With the progression of climate change, the increasing frequency and intensity of typhoons and heatwaves have raised concerns about the heightened risk of compound heatwave events. Extreme heat induced by typhoons can be attributed to foehn effects and post-typhoon clear-sky heating. Previous studies on compound heatwaves have primarily utilized numerical models, focusing on their occurrence frequency and the dynamic effects of foehn winds. However, there is still limited understanding of the clear-sky conditions following typhoon passage. In Japan, heatstroke incidents have been reported following typhoon passage, underscoring the scientific and societal importance of understanding post-typhoon thermal environment variations.

This study examines the thermal environment in the Kanto region following the passage of Typhoon Faxai (2019), with a focus on the variability of land surface temperature (LST) before and after the typhoon. The LST data were retrieved from Himawari-8 geostationary satellite data with 10-min frequency. To investigate surface heating efficiency, we used solar radiation data estimated from Himawari-8 and urban land use data.

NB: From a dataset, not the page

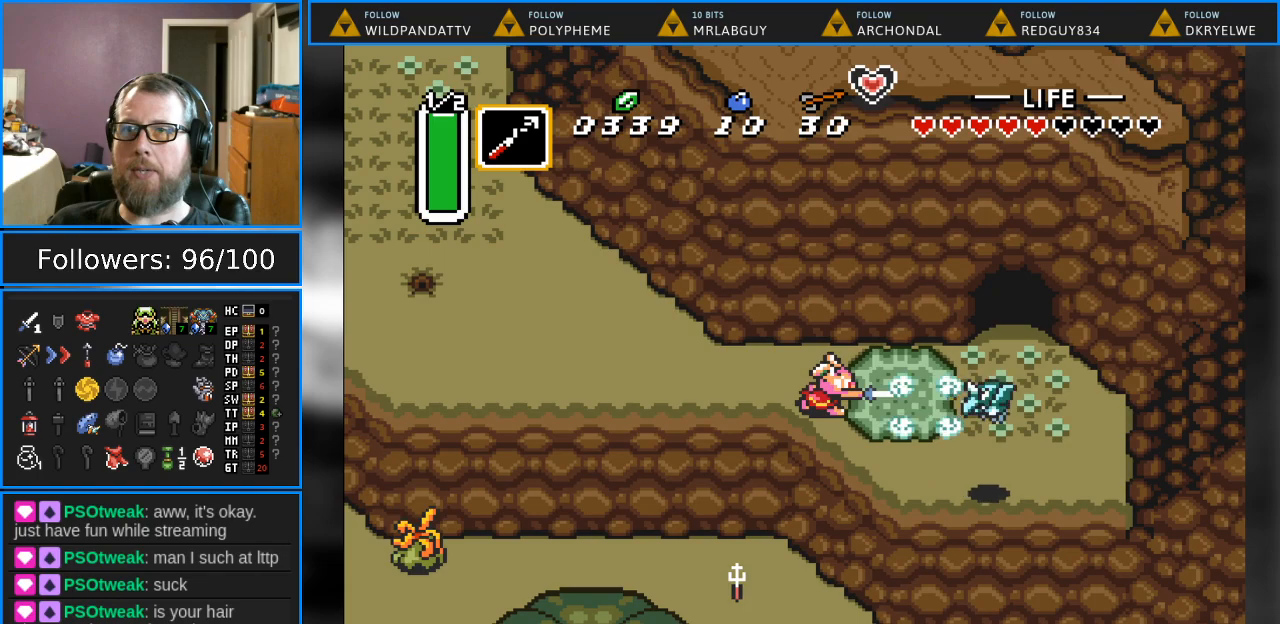
{"buttons": ["DPAD_RIGHT"], "events": [[67, "B", "up"], [483, "DPAD_RIGHT", "down"]]}
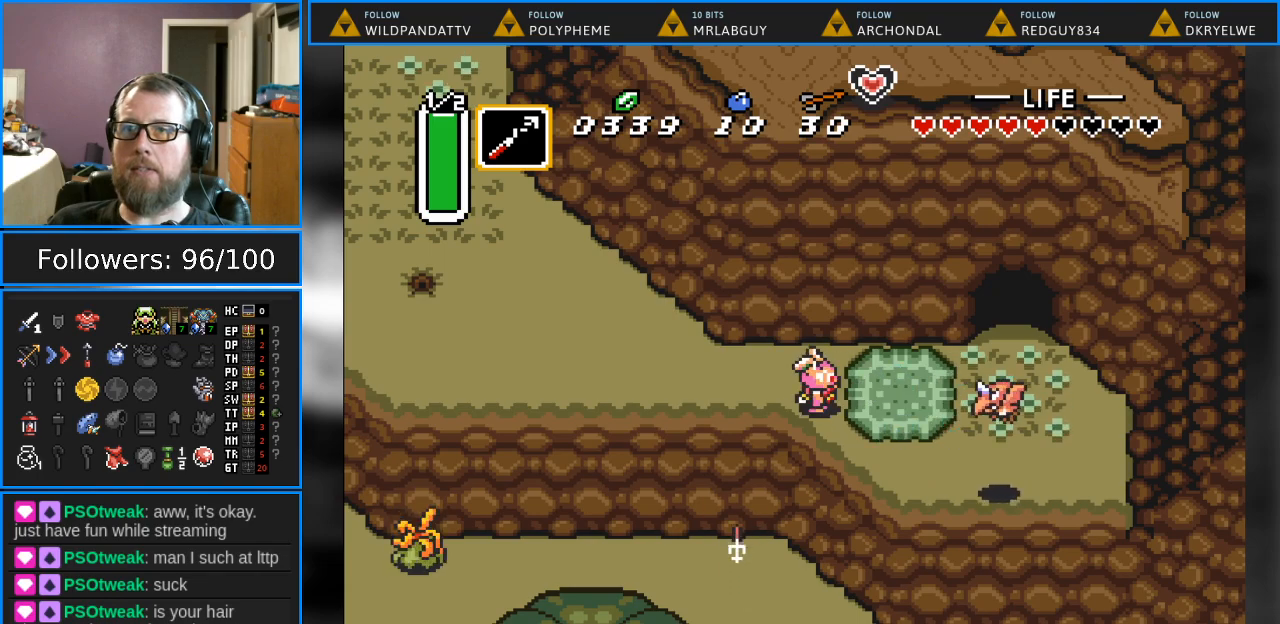
{"buttons": ["B"], "events": [[100, "A", "down"], [167, "DPAD_RIGHT", "up"], [250, "A", "up"], [383, "B", "down"]]}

A comparative analysis of LST before and after the typhoon revealed widespread temperature increases across Kanto, with inland areas experiencing temperature rises exceeding 6 °C. Wind speeds remained generally weak, indicating that advection played a minimal role in the temperature increases. The surface heating efficiency to cumulative solar radiation during forenoon was particularly high in areas with low-rise buildings, suggesting that land-use patterns contributed to extreme heat formation. These findings highlight the need for further investigation into post-typhoon thermal environments to improve heat risk mitigation strategies in urban areas.